Pound for pound, spider silk is one of the strongest materials known: Research by Massachusetts Institute of Technology (MIT)’s Markus Buehler has helped explain that this strength arises from silk’s unusual hierarchical arrangement of protein building blocks.
Now Buehler—together with David Kaplan of Tufts University and Joyce Wong of Boston University—has synthesized new variants on silk’s natural structure, and found a method for making further improvements in the synthetic material.
And an ear for music, it turns out, might be a key to making those structural improvements.
The work stems from a collaboration of civil and environmental engineers, mathematicians, biomedical engineers, and musical composers. The results are reported in a paper published in Nano Today.
“We’re trying to approach making materials in a different way,” Buehler explains, “starting from the building blocks”—in this case, the protein molecules that form the structure of silk. “It’s very hard to do this; proteins are very complex.”
Other groups have tried to construct such protein-based fibers using a trial-and-error approach, Buehler says. But this team has approached the problem systematically, starting with computer modeling of the underlying structures that give the natural silk its unusual combination of strength, flexibility, and stretchiness.
Buehler’s previous research has determined that fibers with a particular structure—highly ordered, layered protein structures alternating with densely packed, tangled clumps of proteins (ABABAB)—help to give silk its exceptional properties. For this initial attempt at synthesizing a new material, the team chose to look instead at patterns in which one of the structures occurred in triplets (AAAB and BBBA).
Making such structures is no simple task. Kaplan, a chemical and biomedical engineer, modified silk-producing genes to produce these new sequences of proteins. Then Wong, a bioengineer and materials scientist, created a microfluidic device that mimicked the spider’s silk-spinning organ, which is called a spinneret.
Even after the detailed computer modeling that went into it, the outcome came as a bit of a surprise, Buehler says. One of the new materials produced very strong protein molecules—but these did not stick together as a thread. The other produced weaker protein molecules that adhered well and formed a good thread. “This taught us that it’s not sufficient to consider the properties of the protein molecules alone,” he says. “Rather, [one must] think about how they can combine to form a well-connected network at a larger scale.”
The team is now producing several more variants of the material to further improve and test its properties. But one wrinkle in their process may provide a significant advantage in figuring out which materials will be useful and which ones won’t—and perhaps even which might be more advantageous for specific uses. That new and highly unusual wrinkle is music.
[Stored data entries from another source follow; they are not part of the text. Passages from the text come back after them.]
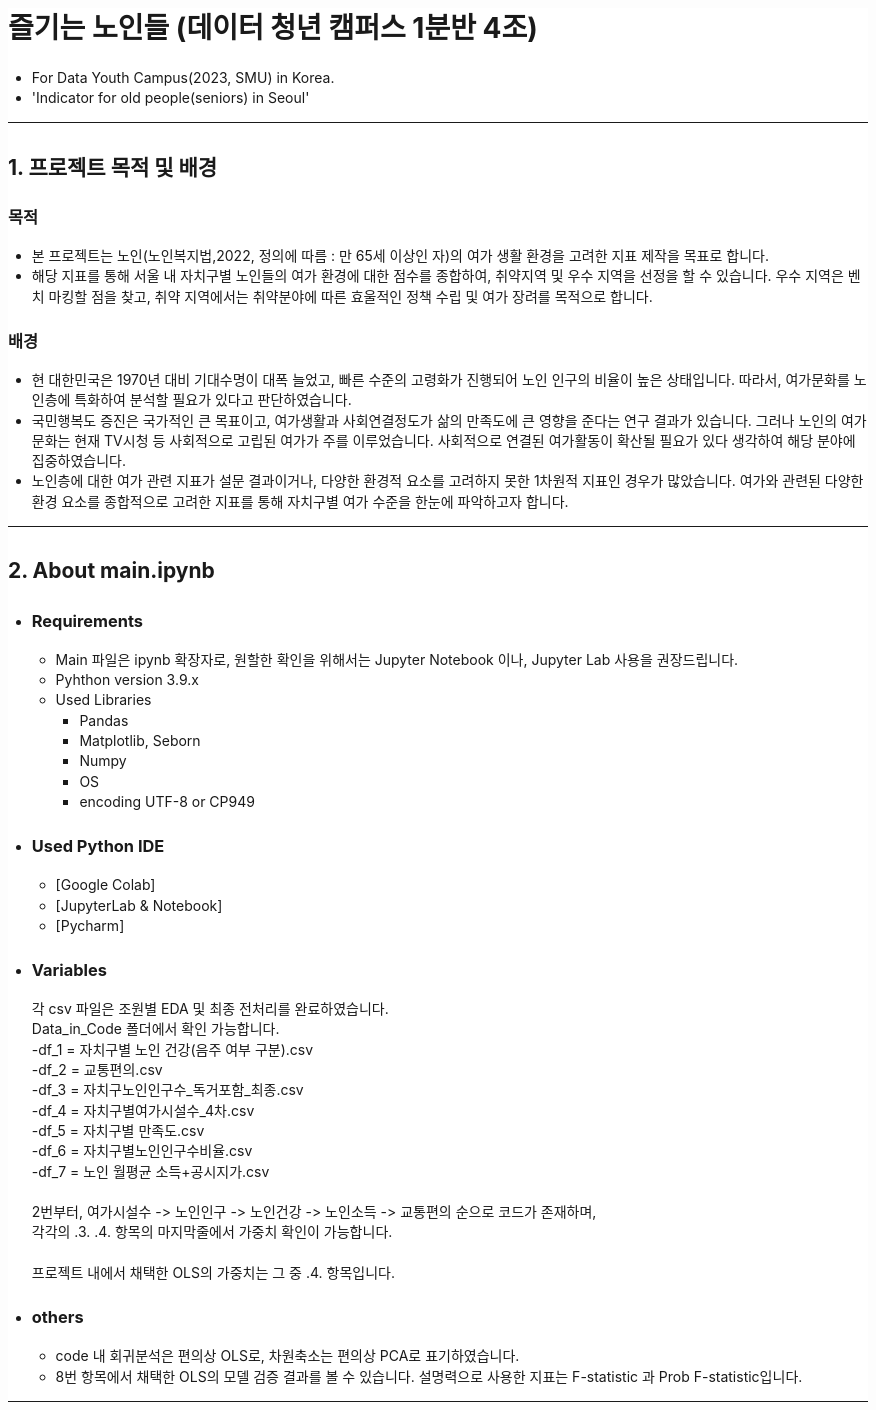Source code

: # 즐기는 노인들 (데이터 청년 캠퍼스 1분반 4조)
- For Data Youth Campus(2023, SMU) in Korea.
- 'Indicator for old people(seniors) in Seoul'
  
---

## 1. 프로젝트 목적 및 배경
  ### 목적
  - 본 프로젝트는 노인(노인복지법,2022, 정의에 따름 : 만 65세 이상인 자)의 여가 생활 환경을 고려한 지표 제작을 목표로 합니다.
  - 해당 지표를 통해 서울 내 자치구별 노인들의 여가 환경에 대한 점수를 종합하여, 취약지역 및 우수 지역을 선정을 할 수 있습니다.
    우수 지역은 벤치 마킹할 점을 찾고, 취약 지역에서는 취약분야에 따른 효울적인 정책 수립 및 여가 장려를 목적으로 합니다.

  ### 배경
  - 현 대한민국은 1970년 대비 기대수명이 대폭 늘었고, 빠른 수준의 고령화가 진행되어 노인 인구의 비율이 높은 상태입니다.
    따라서, 여가문화를 노인층에 특화하여 분석할 필요가 있다고 판단하였습니다.
  - 국민행복도 증진은 국가적인 큰 목표이고, 여가생활과 사회연결정도가 삶의 만족도에 큰 영향을 준다는 연구 결과가 있습니다. 
    그러나 노인의 여가문화는 현재 TV시청 등 사회적으로 고립된 여가가 주를 이루었습니다. 사회적으로 연결된 여가활동이 확산될 필요가 있다 생각하여
    해당 분야에 집중하였습니다.  
  - 노인층에 대한 여가 관련 지표가 설문 결과이거나, 다양한 환경적 요소를 고려하지 못한 1차원적 지표인 경우가 많았습니다.
    여가와 관련된 다양한 환경 요소를 종합적으로 고려한 지표를 통해 자치구별 여가 수준을 한눈에 파악하고자 합니다.

---

## 2. About main.ipynb
 - ### Requirements
   - Main 파일은 ipynb 확장자로, 원할한 확인을 위해서는 Jupyter Notebook 이나, Jupyter Lab 사용을 권장드립니다.
   - Pyhthon version 3.9.x 
   - Used Libraries
     - Pandas
     - Matplotlib, Seborn
     - Numpy
     - OS
     - encoding UTF-8 or CP949
 - ### Used Python IDE
   - [Google Colab]
   - [JupyterLab & Notebook]
   - [Pycharm]
 - ### Variables
   각 csv 파일은 조원별 EDA 및 최종 전처리를 완료하였습니다.  
   Data_in_Code 폴더에서 확인 가능합니다.  
    -df_1 = 자치구별 노인 건강(음주 여부 구분).csv  
    -df_2 = 교통편의.csv  
    -df_3 = 자치구노인인구수_독거포함_최종.csv  
    -df_4 = 자치구별여가시설수_4차.csv  
    -df_5 = 자치구별 만족도.csv  
    -df_6 = 자치구별노인인구수비율.csv  
    -df_7 = 노인 월평균 소득+공시지가.csv
      &nbsp; </br>  
   2번부터, 여가시설수 -> 노인인구 -> 노인건강 -> 노인소득 ->  교통편의 순으로 코드가 존재하며,  
   각각의 .3. .4. 항목의 마지막줄에서 가중치 확인이 가능합니다.
    &nbsp;  </br>  
   프로젝트 내에서 채택한 OLS의 가중치는 그 중 .4. 항목입니다.
- ### others
    - code 내 회귀분석은 편의상 OLS로, 차원축소는 편의상 PCA로 표기하였습니다.
    - 8번 항목에서 채택한 OLS의 모델 검증 결과를 볼 수 있습니다. 설명력으로 사용한 지표는 F-statistic 과  Prob F-statistic입니다.

---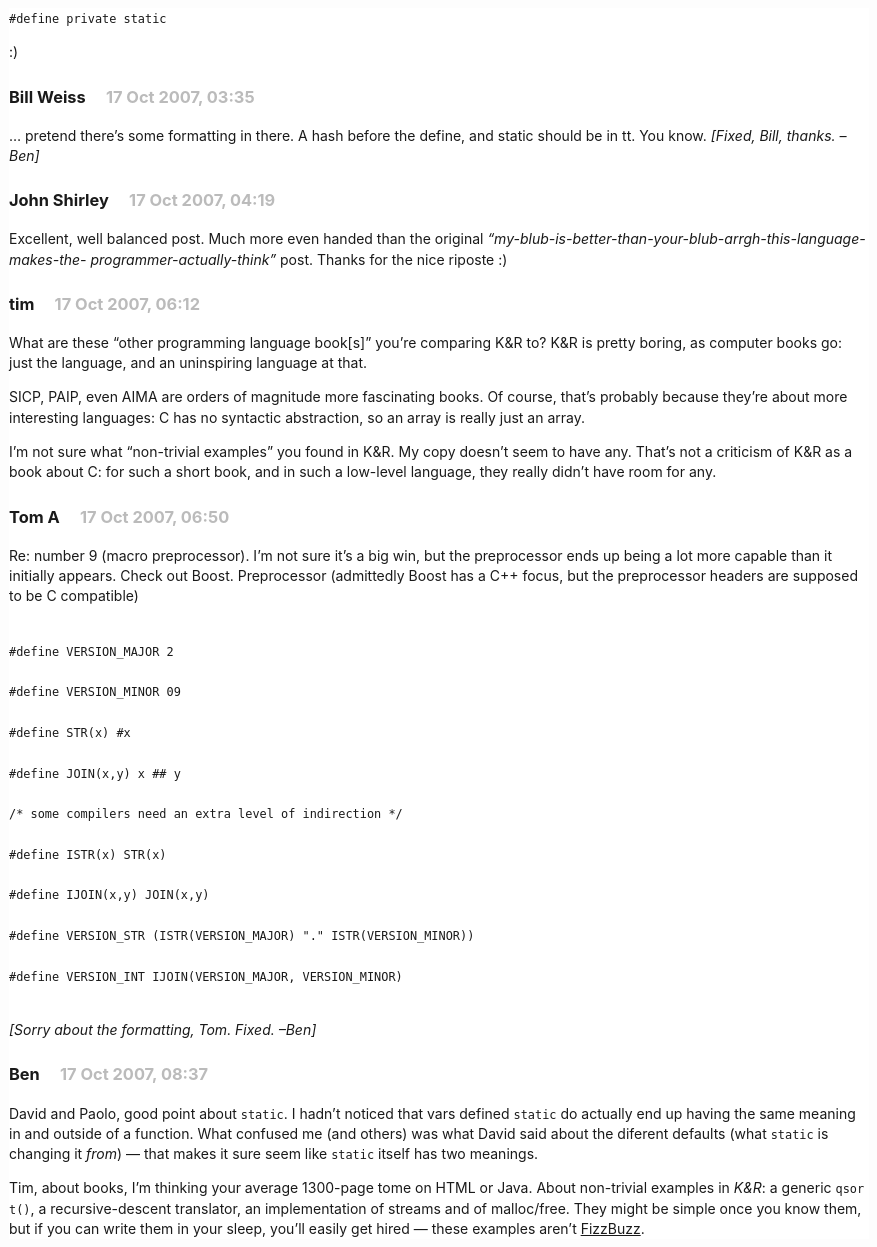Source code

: <p><code>#define private static</code></p>

<p>:)</p>

<h3>Bill Weiss <span style="padding-left: 1em; color: #bbb;">17 Oct 2007, 03:35</span></h3>

<p>… pretend there’s some formatting in there.  A hash before the define, and static should be in tt.  You know. <i>[Fixed, Bill, thanks. –Ben]</i></p>

<h3>John Shirley <span style="padding-left: 1em; color: #bbb;">17 Oct 2007, 04:19</span></h3>

<p>Excellent, well balanced post.  Much more even handed than the original <i>“my-blub-is-better-than-your-blub-arrgh-this-language-makes-the- programmer-actually-think”</i> post.  Thanks for the nice riposte :)</p>

<h3>tim <span style="padding-left: 1em; color: #bbb;">17 Oct 2007, 06:12</span></h3>

<p>What are these “other programming language book[s]” you’re comparing K&amp;R to?  K&amp;R is pretty boring, as computer books go: just the language, and an uninspiring language at that.</p>

<p>SICP, PAIP, even AIMA are orders of magnitude more fascinating books.  Of course, that’s probably because they’re about more interesting languages: C has no syntactic abstraction, so an array is really just an array.</p>

<p>I’m not sure what “non-trivial examples” you found in K&amp;R.  My copy doesn’t seem to have any.  That’s not a criticism of K&amp;R as a book about C: for such a short book, and in such a low-level language, they really didn’t have room for any.</p>

<h3>Tom A <span style="padding-left: 1em; color: #bbb;">17 Oct 2007, 06:50</span></h3>

<p>Re: number 9 (macro preprocessor). I’m not sure it’s a big win, but the preprocessor ends up being a lot more capable than it initially appears. Check out Boost. Preprocessor (admittedly Boost has a C++ focus, but the preprocessor headers are supposed to be C compatible)</p>

<pre><code>
#define VERSION_MAJOR 2<br/>
#define VERSION_MINOR 09<br/>
#define STR(x) #x<br/>
#define JOIN(x,y) x ## y<br/>
/* some compilers need an extra level of indirection */<br/>
#define ISTR(x) STR(x)<br/>
#define IJOIN(x,y) JOIN(x,y)<br/>
#define VERSION_STR (ISTR(VERSION_MAJOR) "." ISTR(VERSION_MINOR))<br/>
#define VERSION_INT IJOIN(VERSION_MAJOR, VERSION_MINOR)<br/>
</code></pre>

<p><i>[Sorry about the formatting, Tom. Fixed. –Ben]</i></p>

<h3>Ben <span style="padding-left: 1em; color: #bbb;">17 Oct 2007, 08:37</span></h3>

<p>David and Paolo, good point about <code>static</code>. I hadn’t noticed that vars defined <code>static</code> do actually end up having the same meaning in and outside of a function. What confused me (and others) was what David said about the diferent defaults (what <code>static</code> is changing it <em>from</em>) — that makes it sure seem like <code>static</code> itself has two meanings.</p>

<p>Tim, about books, I’m thinking your average 1300-page tome on HTML or Java. About non-trivial examples in <em>K&amp;R</em>: a generic <code>qsort()</code>, a recursive-descent translator, an implementation of streams and of malloc/free. They might be simple once you know them, but if you can write them in your sleep, you’ll easily get hired — these examples aren’t <a href="http://www.codinghorror.com/blog/archives/000781.html" rel="nofollow">FizzBuzz</a>.</p>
The different levels of silk’s structure, Buehler says, are analogous to the hierarchical elements that make up a musical composition—including pitch, range, dynamics, and tempo. The team enlisted the help of composer John McDonald, a professor of music at Tufts, and MIT postdoctoral researcher David Spivak, a mathematician who specializes in a field called category theory. Together, using analytical tools derived from category theory to describe the protein structures, the team figured out how to translate the details of the artificial silk’s structure into musical compositions.
The differences were quite distinct: The strong but useless material translated into music that was aggressive and harsh, Buehler says, while the one that formed usable fibers sounds much softer and more fluid.
Buehler hopes this can be taken a step further, using the musical compositions to predict how well new variations of the material might perform. “We’re looking for radically new ways of designing materials,” he says.
Combining materials modeling with mathematical and musical tools, Buehler says, could provide a much faster way of designing new biosynthesized materials, replacing the trial-and-error approach that prevails today. Genetically engineering organisms to produce materials is a long, painstaking process, he says, but this work “has taught us a new approach, a fundamental lesson” in combining experiment, theory and simulation to speed up the discovery process.
Materials produced this way—which can be done under environmentally benign, room-temperature conditions—could lead to new building blocks for tissue engineering or other uses, Buehler says: scaffolds for replacement organs, skin, blood vessels, or even new materials for use in civil engineering.
Elliott Schwartz, professor emeritus of music at Bowdoin College, says: “For centuries, mathematics, logic, and science have provided important models for musical structures, processes, and our understanding of sonic materials. The present research may well lead to one more important chapter in this ongoing story of mutual interaction.”
It may be that the complex structures of music can reveal the underlying complex structures of biomaterials found in nature, Buehler says. “There might be an underlying structural expression in music that tells us more about the proteins that make up our bodies. After all, our organs—including the brain—are made from these building blocks, and humans’ expression of music may inadvertently include more information that we are aware of.”
“Nobody has tapped into this,” he says, adding that with the breadth of his multidisciplinary team, “We could do this—making better bio-inspired materials by using music, and using music to better understand biology.”